A Boston newspaper has reported that the Chief of Police in one of the city's suburbs instructed his coppers to give out "one tag a day" — one parking ticket daily in order to help his financially up--against-it community. Far be it from us at parkinghorrors.com to tell a leader of the protect and serve crew his job. But it occurs to us that if you deliberately set out to squeeze some cash from motorists whether they deserve it or not, and if you have guns, why bother doing the job by writing parking tickets?
Note to city governments: If you insist that you're not using parking tickets to generate revenue, but merely enforcing needed parking regulations, don't undermine this ridiculous canard in your annual budget. Take the city of Somerville, Massachusetts as a negative example in this regard. Last year it collected $7.2 million from ticketing. But in this year's budget, it is expecting $8.7 million from the same source. Since motorists coming to this town aren't going to be less prudent when it comes to parking, this increase can only come from more aggressive enforcement. And you put this down in writing! Municipal curb-taxers should be more prudent in their official writings.

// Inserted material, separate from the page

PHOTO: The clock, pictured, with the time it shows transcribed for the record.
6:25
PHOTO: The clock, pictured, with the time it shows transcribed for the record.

A year ago the vulnerabilities of new smart meters that had been installed in Massachusetts cities were exposed by hackers. These were good hackers, however, who didn't want to bilk these cities, merely show them that devices they had purchased might have some serious deficiencies. Massachusetts officials prevented this information from being made public by getting a court to issue a restraining order. Now these same hackers, looking at the same smart meters, are trying to get word out about the same vulnerabilities when it comes to the 23,000 of them that San Francisco purchased for $35 million in 2003. Will local officials there also seek to prevent word getting out about problems of these high priced devices? Will they, too, take the view that you can't have the public knowing how parking authorities may be screwed up?

It turns out that Barack Obama, while going to Harvard Law School in Cambridge, Massachusetts during the 1980s, ran up 15 parking tickets that he didn't pay—didn't pay until running for President last year when the issue came to light. He then settled all outstanding charges, including $260 in late fees. Now I don't want to be disrespectful here. The fact is I think he's been a pretty good president. But you just have to wonder if he ever would have settled up had a local newspaper not exposed this 17-year-old dissing of parking regulations? And when the paper that broke the story noted a spokesman for then candidate Obama's campaign dismissed the incident as not relevant, well, maybe the rest of us not paying our parking tickets for 17 years is not that relevant either.
Though this site usually deals with parking excesses, its worth noting on occasion excessive and kinky enforcement of other kinds of local regulations. A case in point is the tickets now being given out for windshield obstruction in Illinois and Michigan. Drivers who have handicap placards, tweety bird air fresheners, and rosaries covering small areas of their windshields are being stopped by police, warned, and in some case fined 91 percent more than five years ago, according to news reports. Is this a good way to employ limited police resources? Only if the idea is to supply a plausible excuse for revenue enhancement. If you're driving in Illinois or Michigan, plan on hiding the rosary and take the baby shoes off the rearview until you cross state lines.
Remember the good old days when college was fun? Or at least if it wasn't fun it wasn't because of parking hassles. In Michigan college towns a recent law passed by the state's legislature that can lead to losing a driver's license with three outstanding parking tickets instead of the old six is causing real hurt for many Michigan college students with vehicles. The reason comes down to a number of pervasive factors. Not enough parking spaces in college towns for all the students with cars; local governments trying to finesse budget shortfalls with very aggressive ticketing; and students so strapped for cash after paying college costs they can't easily pay the pricier ticket fines. In the '60s young people dropped out of school to do drugs, find God, and march for peace. Now they may have to do it to save their drivers licenses.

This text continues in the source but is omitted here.